Thank you for posting this. It is beautiful.


----------



## Miss Happy (Dec 22, 2007)

Thank you - the poem is sooo good.


----------



## Jackson'sMom (Oct 13, 2007)

Very beautiful, and so true.


----------



## BeauShel (May 20, 2007)

Beautiful poem.


----------



## moverking (Feb 26, 2007)

That was touching, thanks for sharing it and your dog family history

Your signature pic and design is delightful! How'd you do that!


----------



## mikejr (Nov 2, 2008)

moverking said:


> That was touching, thanks for sharing it and your dog family history
> 
> Your signature pic and design is delightful! How'd you do that!


Thanks , I wanted to make a sort of 'weighted thought block' of the things he seems to think about.

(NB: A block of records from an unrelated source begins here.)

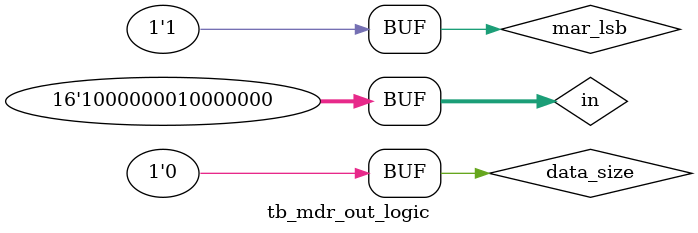
<source format=v>
`timescale 1ns / 1ps


module tb_mdr_out_logic;
//    input [15:0] in,
//    input data_size,
//    input mar_lsb,
//    output reg [15:0] result

    reg [15:0] in;
    reg data_size;
    reg mar_lsb;
    
    wire [15:0] result;
    
    mdr_out_logic uut (
        .in(in),
        .data_size(data_size),
        .mar_lsb(mar_lsb),
        .result(result)
    );
    
    initial begin
        $display("mdr_out_logic Testbench");
        in = 'h1234;
        data_size = 0;
        mar_lsb = 0;
        
        #50
        
        // byte in 7:0
        data_size = 0;  // byte
        mar_lsb = 0;    // 7:0
        #50
        if (result != 'h0034) $display("Test 0 FAIL");
        
        // byte in 15:8
        data_size = 0;
        mar_lsb = 1;
        #50
        if (result != 'h0012) $display("Test 1 FAIL");
        
        // full word
        data_size = 1;
        mar_lsb = 0;
        #50
        if (result != 'h1234) $display("Test 2 FAIL");
        
        // test sign extend
        in = 'h8080;
        
        // byte in 7:0
        data_size = 0;  // byte
        mar_lsb = 0;    // 7:0
        #50
        if (result != 'hFF80) $display("Test 3 FAIL");
        
        // byte in 15:8
        data_size = 0;
        mar_lsb = 1;
        #50
        if (result != 'hFF80) $display("Test 1 FAIL");
    
    
    
    end

endmodule

</source>
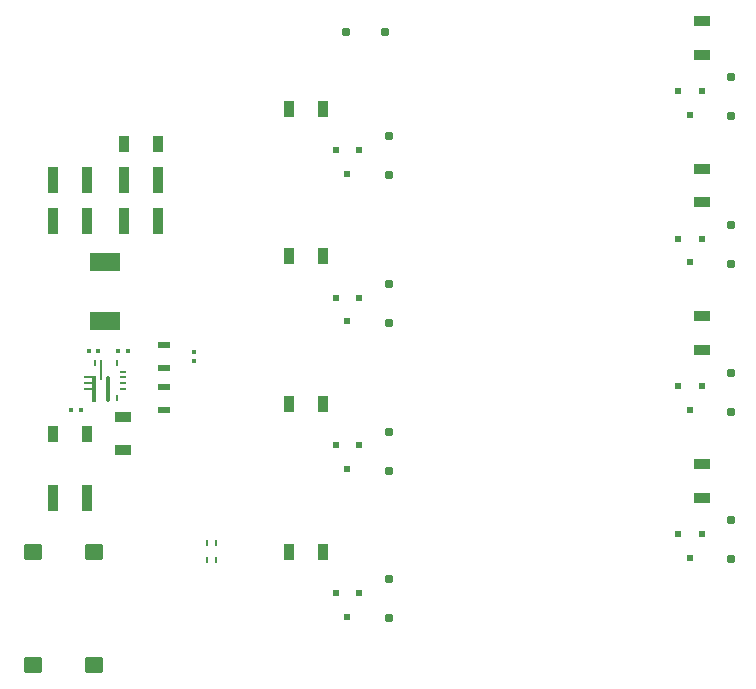
<source format=gbr>
G04 --- HEADER BEGIN --- *
G04 #@! TF.GenerationSoftware,LibrePCB,LibrePCB,1.0.0*
G04 #@! TF.CreationDate,2024-05-06T14:58:10*
G04 #@! TF.ProjectId,OSm Thermal,b11a65fa-6c4c-431c-8545-341aca355aaf,v1.7*
G04 #@! TF.Part,Single*
G04 #@! TF.SameCoordinates*
G04 #@! TF.FileFunction,Paste,Top*
G04 #@! TF.FilePolarity,Positive*
%FSLAX66Y66*%
%MOMM*%
G01*
G75*
G04 --- HEADER END --- *
G04 --- APERTURE LIST BEGIN --- *
%AMROUNDEDRECT10*20,1,0.72,-0.225,0.0,0.225,0.0,0.0*20,1,0.45,-0.36,0.0,0.36,0.0,0.0*1,1,0.27,-0.225,0.225*1,1,0.27,0.225,0.225*1,1,0.27,0.225,-0.225*1,1,0.27,-0.225,-0.225*%
%ADD10ROUNDEDRECT10*%
%AMROUNDEDRECT11*20,1,1.6,-1.25,0.0,1.25,0.0,0.0*20,1,1.5,-1.3,0.0,1.3,0.0,0.0*1,1,0.1,-1.25,0.75*1,1,0.1,1.25,0.75*1,1,0.1,1.25,-0.75*1,1,0.1,-1.25,-0.75*%
%ADD11ROUNDEDRECT11*%
%AMROUNDEDRECT12*20,1,0.2,-0.2375,0.0,0.2375,0.0,0.0*20,1,0.125,-0.275,0.0,0.275,0.0,0.0*1,1,0.075,-0.2375,0.0625*1,1,0.075,0.2375,0.0625*1,1,0.075,0.2375,-0.0625*1,1,0.075,-0.2375,-0.0625*%
%ADD12ROUNDEDRECT12*%
%AMROUNDEDRECT13*20,1,0.2,-0.2375,0.0,0.2375,0.0,90.0*20,1,0.125,-0.275,0.0,0.275,0.0,90.0*1,1,0.075,-0.0625,-0.2375*1,1,0.075,-0.0625,0.2375*1,1,0.075,0.0625,0.2375*1,1,0.075,0.0625,-0.2375*%
%ADD13ROUNDEDRECT13*%
%AMROUNDEDRECT14*20,1,0.2,-0.2875,0.0,0.2875,0.0,0.0*20,1,0.125,-0.325,0.0,0.325,0.0,0.0*1,1,0.075,-0.2875,0.0625*1,1,0.075,0.2875,0.0625*1,1,0.075,0.2875,-0.0625*1,1,0.075,-0.2875,-0.0625*%
%ADD14ROUNDEDRECT14*%
%AMOUTLINE15*4,1,16,0.15,-1.086603,0.186603,-1.05,0.2,-1.0,0.2,1.0,0.186603,1.05,0.15,1.086603,0.1,1.1,-0.1,1.1,-0.15,1.086603,-0.186603,1.05,-0.2,1.0,-0.2,-1.0,-0.186603,-1.05,-0.15,-1.086603,-0.1,-1.1,0.1,-1.1,0.15,-1.086603,180.0*%
%ADD15OUTLINE15*%
%AMROUNDEDRECT16*20,1,0.2,-0.8375,0.0,0.8375,0.0,90.0*20,1,0.125,-0.875,0.0,0.875,0.0,90.0*1,1,0.075,-0.0625,-0.8375*1,1,0.075,-0.0625,0.8375*1,1,0.075,0.0625,0.8375*1,1,0.075,0.0625,-0.8375*%
%ADD16ROUNDEDRECT16*%
%AMROUNDEDRECT17*20,1,0.32,-1.0,0.0,1.0,0.0,90.0*20,1,0.2,-1.06,0.0,1.06,0.0,90.0*1,1,0.12,-0.1,-1.0*1,1,0.12,-0.1,1.0*1,1,0.12,0.1,1.0*1,1,0.12,0.1,-1.0*%
%ADD17ROUNDEDRECT17*%
%ADD18R,1.1X0.6*%
%ADD19R,1.39X0.84*%
%ADD20R,0.32X0.42*%
%ADD21R,0.84X1.39*%
%ADD22R,0.84X2.29*%
%AMROUNDEDRECT23*20,1,0.56,-0.175,0.0,0.175,0.0,0.0*20,1,0.35,-0.28,0.0,0.28,0.0,0.0*1,1,0.21,-0.175,0.175*1,1,0.21,0.175,0.175*1,1,0.21,0.175,-0.175*1,1,0.21,-0.175,-0.175*%
%ADD23ROUNDEDRECT23*%
%AMROUNDEDRECT24*20,1,1.28,-0.652,0.0,0.652,0.0,0.0*20,1,1.104,-0.74,0.0,0.74,0.0,0.0*1,1,0.176,-0.652,0.552*1,1,0.176,0.652,0.552*1,1,0.176,0.652,-0.552*1,1,0.176,-0.652,-0.552*%
%ADD24ROUNDEDRECT24*%
%AMROUNDEDRECT25*20,1,0.24,-0.175,0.0,0.175,0.0,90.0*20,1,0.15,-0.22,0.0,0.22,0.0,90.0*1,1,0.09,-0.075,-0.175*1,1,0.09,-0.075,0.175*1,1,0.09,0.075,0.175*1,1,0.09,0.075,-0.175*%
%ADD25ROUNDEDRECT25*%
%ADD26R,0.42X0.32*%
G04 --- APERTURE LIST END --- *
G04 --- BOARD BEGIN --- *
D10*
G04 #@! TO.C,D6*
X84500000Y-47850000D03*
X84500000Y-51150000D03*
D11*
G04 #@! TO.C,L1*
X31500000Y-31000000D03*
X31500000Y-26000000D03*
D10*
G04 #@! TO.C,D7*
X84500000Y-35350000D03*
X84500000Y-38650000D03*
G04 #@! TO.C,D9*
X84500000Y-10350000D03*
X84500000Y-13650000D03*
D12*
G04 #@! TO.C,U1*
X33000000Y-35750000D03*
D13*
X32500000Y-37500000D03*
X32500000Y-34500000D03*
D14*
X30050000Y-36250000D03*
D13*
X30600000Y-34500000D03*
D12*
X33000000Y-35250000D03*
D15*
X30500000Y-36700000D03*
D12*
X33000000Y-36250000D03*
X33000000Y-36750000D03*
D16*
X31100000Y-35100000D03*
D14*
X30050000Y-35750000D03*
D17*
X31700000Y-36700000D03*
D14*
X30050000Y-36750000D03*
D18*
G04 #@! TO.C,R2*
X36500000Y-34975000D03*
X36500000Y-33025000D03*
D19*
G04 #@! TO.C,R10*
X82000000Y-20925000D03*
X82000000Y-18075000D03*
D20*
G04 #@! TO.C,C5*
X28600000Y-38500000D03*
X29400000Y-38500000D03*
D21*
G04 #@! TO.C,C4*
X29925000Y-40500000D03*
X27075000Y-40500000D03*
D22*
G04 #@! TO.C,C7*
X27075000Y-19000000D03*
X29925000Y-19000000D03*
D18*
G04 #@! TO.C,R3*
X36500000Y-38475000D03*
X36500000Y-36525000D03*
D23*
G04 #@! TO.C,Q2*
X53000000Y-41500000D03*
X51000000Y-41500000D03*
X52000000Y-43500000D03*
D19*
G04 #@! TO.C,R1*
X33000000Y-39075000D03*
X33000000Y-41925000D03*
D22*
G04 #@! TO.C,C3*
X29925000Y-46000000D03*
X27075000Y-46000000D03*
D24*
G04 #@! TO.C,BR1*
X25400000Y-60100000D03*
X30500000Y-50500000D03*
X25400000Y-50500000D03*
X30500000Y-60100000D03*
D21*
G04 #@! TO.C,R5*
X49925000Y-38000000D03*
X47075000Y-38000000D03*
D23*
G04 #@! TO.C,Q5*
X82000000Y-49000000D03*
X80000000Y-49000000D03*
X81000000Y-51000000D03*
D20*
G04 #@! TO.C,C1*
X32600000Y-33500000D03*
X33400000Y-33500000D03*
D22*
G04 #@! TO.C,C10*
X27075000Y-22500000D03*
X29925000Y-22500000D03*
D10*
G04 #@! TO.C,D3*
X55500000Y-40350000D03*
X55500000Y-43650000D03*
D20*
G04 #@! TO.C,C2*
X30900000Y-33500000D03*
X30100000Y-33500000D03*
D10*
G04 #@! TO.C,D2*
X55500000Y-52850000D03*
X55500000Y-56150000D03*
D23*
G04 #@! TO.C,Q4*
X53000000Y-16500000D03*
X51000000Y-16500000D03*
X52000000Y-18500000D03*
D10*
G04 #@! TO.C,D8*
X84500000Y-22850000D03*
X84500000Y-26150000D03*
D21*
G04 #@! TO.C,R4*
X49925000Y-50500000D03*
X47075000Y-50500000D03*
D23*
G04 #@! TO.C,Q8*
X82000000Y-11500000D03*
X80000000Y-11500000D03*
X81000000Y-13500000D03*
D21*
G04 #@! TO.C,R7*
X49925000Y-13000000D03*
X47075000Y-13000000D03*
D23*
G04 #@! TO.C,Q3*
X53000000Y-29000000D03*
X51000000Y-29000000D03*
X52000000Y-31000000D03*
D21*
G04 #@! TO.C,C6*
X35925000Y-16000000D03*
X33075000Y-16000000D03*
D19*
G04 #@! TO.C,R11*
X82000000Y-8425000D03*
X82000000Y-5575000D03*
G04 #@! TO.C,R8*
X82000000Y-45925000D03*
X82000000Y-43075000D03*
D10*
G04 #@! TO.C,D4*
X55500000Y-27850000D03*
X55500000Y-31150000D03*
D23*
G04 #@! TO.C,Q1*
X53000000Y-54000000D03*
X51000000Y-54000000D03*
X52000000Y-56000000D03*
D25*
G04 #@! TO.C,U2*
X40900000Y-51200000D03*
X40900000Y-49800000D03*
X40100000Y-49800000D03*
X40100000Y-51200000D03*
D23*
G04 #@! TO.C,Q7*
X82000000Y-24000000D03*
X80000000Y-24000000D03*
X81000000Y-26000000D03*
D21*
G04 #@! TO.C,R6*
X49925000Y-25500000D03*
X47075000Y-25500000D03*
D19*
G04 #@! TO.C,R9*
X82000000Y-33425000D03*
X82000000Y-30575000D03*
D22*
G04 #@! TO.C,C9*
X35925000Y-22500000D03*
X33075000Y-22500000D03*
D10*
G04 #@! TO.C,D5*
X55500000Y-15350000D03*
X55500000Y-18650000D03*
D26*
G04 #@! TO.C,C11*
X39000000Y-33600000D03*
X39000000Y-34400000D03*
D22*
G04 #@! TO.C,C8*
X35925000Y-19000000D03*
X33075000Y-19000000D03*
D23*
G04 #@! TO.C,Q6*
X82000000Y-36500000D03*
X80000000Y-36500000D03*
X81000000Y-38500000D03*
D10*
G04 #@! TO.C,D1*
X55150000Y-6500000D03*
X51850000Y-6500000D03*
G04 --- BOARD END --- *
G04 #@! TF.MD5,4fe3181ea0619905ab271bb95e79a210*
M02*

</source>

I used Fireworks and Photoshop.


----------



## Romeo1 (Apr 19, 2008)

Beautiful. Thanks for sharing it!


----------



## goldnluv (Jul 6, 2009)

THANK YOU! This used to hang in my previous vet's office and I cried every time I read it. When my sweet golden boy Butch passed in May, I looked everywhere for this poem, even contacted someone from the vet's office (which had since been torn down for a new office space) but they couldn't locate the old poem that had hung in the office. I am so grateful for your post and cried like a baby reading it as I thought of my sweet Butch and my life ahead with our new puppy Chance.


----------



## GoldenJoyx'stwo (Feb 25, 2007)

Both the poem and your sig are beautiful!


----------



## goldencontriever3 (Nov 7, 2008)

What a beautiful poem. Thank you for sharing.


----------